This is a bold prediction but I thing “alliances” will form where industry players collaborate (like we are seeing in video codecs). And the basic core could become an Open Source project just like Linux did. Operating Systems and codecs were (and are) expensive too.
But there are different levels of proprietary. Having your entire software ecosystem impossible to lock-in means something. And competition tends to breed openness.
MIPS certainly did gain a lot of traction. It was a real force at one point and the world is awash in them. But of course MIPS (the company) is RISC-V now.
An operating system can be coded on one not particularly powerful computer by one person and it costs a few pennies to compile and test. A lot of other open source projects were also initiated by one or two talented people. Software is absurdly inexpensive to develop relative to its complexity.
A cutting edge processor requires personnel across several disciplines and millions in specialized equipment to both validate the implementation of the architecture and the electrical behavior of the circuits and each time it's "compiled" (a batch of test chips fabbed and QAed), it takes a few weeks to be delivered and costs hundreds of thousands of dollars. The ISA being open and royalty-free doesn't affect any of those massive costs.
To use a famous quote: "The answer to any question starting, 'Why don't they...' is almost always, 'Money'" Nobody is offering up that kind of money without practical guarantees of success and some kind of profit at the end of it.

Items from a data source:
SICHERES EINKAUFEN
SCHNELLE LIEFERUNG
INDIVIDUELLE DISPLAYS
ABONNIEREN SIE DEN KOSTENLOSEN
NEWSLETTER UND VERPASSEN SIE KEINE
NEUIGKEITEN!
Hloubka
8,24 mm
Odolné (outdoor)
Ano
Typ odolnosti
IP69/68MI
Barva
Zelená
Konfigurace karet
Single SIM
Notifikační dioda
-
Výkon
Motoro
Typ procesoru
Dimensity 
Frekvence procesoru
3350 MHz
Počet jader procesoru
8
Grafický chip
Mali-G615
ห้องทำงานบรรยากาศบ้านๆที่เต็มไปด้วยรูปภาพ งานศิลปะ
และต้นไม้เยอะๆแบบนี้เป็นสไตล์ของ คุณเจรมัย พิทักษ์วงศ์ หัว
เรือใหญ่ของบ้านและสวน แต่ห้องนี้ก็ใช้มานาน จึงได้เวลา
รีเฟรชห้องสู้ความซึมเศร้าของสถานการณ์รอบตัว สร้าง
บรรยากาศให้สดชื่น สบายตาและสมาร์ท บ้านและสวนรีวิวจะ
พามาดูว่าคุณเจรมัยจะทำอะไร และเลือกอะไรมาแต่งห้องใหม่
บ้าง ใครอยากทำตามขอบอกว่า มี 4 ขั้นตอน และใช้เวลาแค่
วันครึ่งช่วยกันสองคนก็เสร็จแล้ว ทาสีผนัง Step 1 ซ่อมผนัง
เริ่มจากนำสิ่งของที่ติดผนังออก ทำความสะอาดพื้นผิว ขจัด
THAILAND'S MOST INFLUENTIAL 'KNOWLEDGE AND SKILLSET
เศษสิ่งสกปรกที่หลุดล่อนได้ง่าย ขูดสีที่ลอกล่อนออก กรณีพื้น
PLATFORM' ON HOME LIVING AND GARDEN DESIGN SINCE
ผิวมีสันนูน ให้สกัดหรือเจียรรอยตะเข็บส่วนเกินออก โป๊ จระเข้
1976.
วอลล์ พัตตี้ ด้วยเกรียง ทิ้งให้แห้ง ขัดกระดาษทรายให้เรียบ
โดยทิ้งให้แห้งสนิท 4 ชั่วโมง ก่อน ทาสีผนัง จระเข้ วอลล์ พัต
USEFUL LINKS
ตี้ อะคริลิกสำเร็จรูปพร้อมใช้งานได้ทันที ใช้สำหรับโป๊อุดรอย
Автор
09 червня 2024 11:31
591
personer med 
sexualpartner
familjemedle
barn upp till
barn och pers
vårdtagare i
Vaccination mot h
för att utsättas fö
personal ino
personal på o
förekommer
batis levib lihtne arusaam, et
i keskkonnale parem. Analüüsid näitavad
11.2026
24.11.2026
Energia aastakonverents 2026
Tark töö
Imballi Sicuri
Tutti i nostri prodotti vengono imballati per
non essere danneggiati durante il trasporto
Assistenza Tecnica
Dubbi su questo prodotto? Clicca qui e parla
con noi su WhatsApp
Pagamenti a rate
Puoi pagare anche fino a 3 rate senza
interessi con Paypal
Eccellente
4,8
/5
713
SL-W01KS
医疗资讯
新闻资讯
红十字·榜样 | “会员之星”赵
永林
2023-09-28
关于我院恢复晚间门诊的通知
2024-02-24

**Complete the following:**
[1] Transcribe the part of the forum excerpt on processor costs starting at "MIPS certainly did" and ending at "those massive costs.".
[2] Please repeat the records word for word, starting at the first line of the records and ending at the line that contains "ห้องทำงานบรรยา".

**Results for each task:**
[1]
MIPS certainly did gain a lot of traction. It was a real force at one point and the world is awash in them. But of course MIPS (the company) is RISC-V now.
An operating system can be coded on one not particularly powerful computer by one person and it costs a few pennies to compile and test. A lot of other open source projects were also initiated by one or two talented people. Software is absurdly inexpensive to develop relative to its complexity.
A cutting edge processor requires personnel across several disciplines and millions in specialized equipment to both validate the implementation of the architecture and the electrical behavior of the circuits and each time it's "compiled" (a batch of test chips fabbed and QAed), it takes a few weeks to be delivered and costs hundreds of thousands of dollars. The ISA being open and royalty-free doesn't affect any of those massive costs.

[2]
SICHERES EINKAUFEN
SCHNELLE LIEFERUNG
INDIVIDUELLE DISPLAYS
ABONNIEREN SIE DEN KOSTENLOSEN
NEWSLETTER UND VERPASSEN SIE KEINE
NEUIGKEITEN!
Hloubka
8,24 mm
Odolné (outdoor)
Ano
Typ odolnosti
IP69/68MI
Barva
Zelená
Konfigurace karet
Single SIM
Notifikační dioda
-
Výkon
Motoro
Typ procesoru
Dimensity 
Frekvence procesoru
3350 MHz
Počet jader procesoru
8
Grafický chip
Mali-G615
ห้องทำงานบรรยากาศบ้านๆที่เต็มไปด้วยรูปภาพ งานศิลปะ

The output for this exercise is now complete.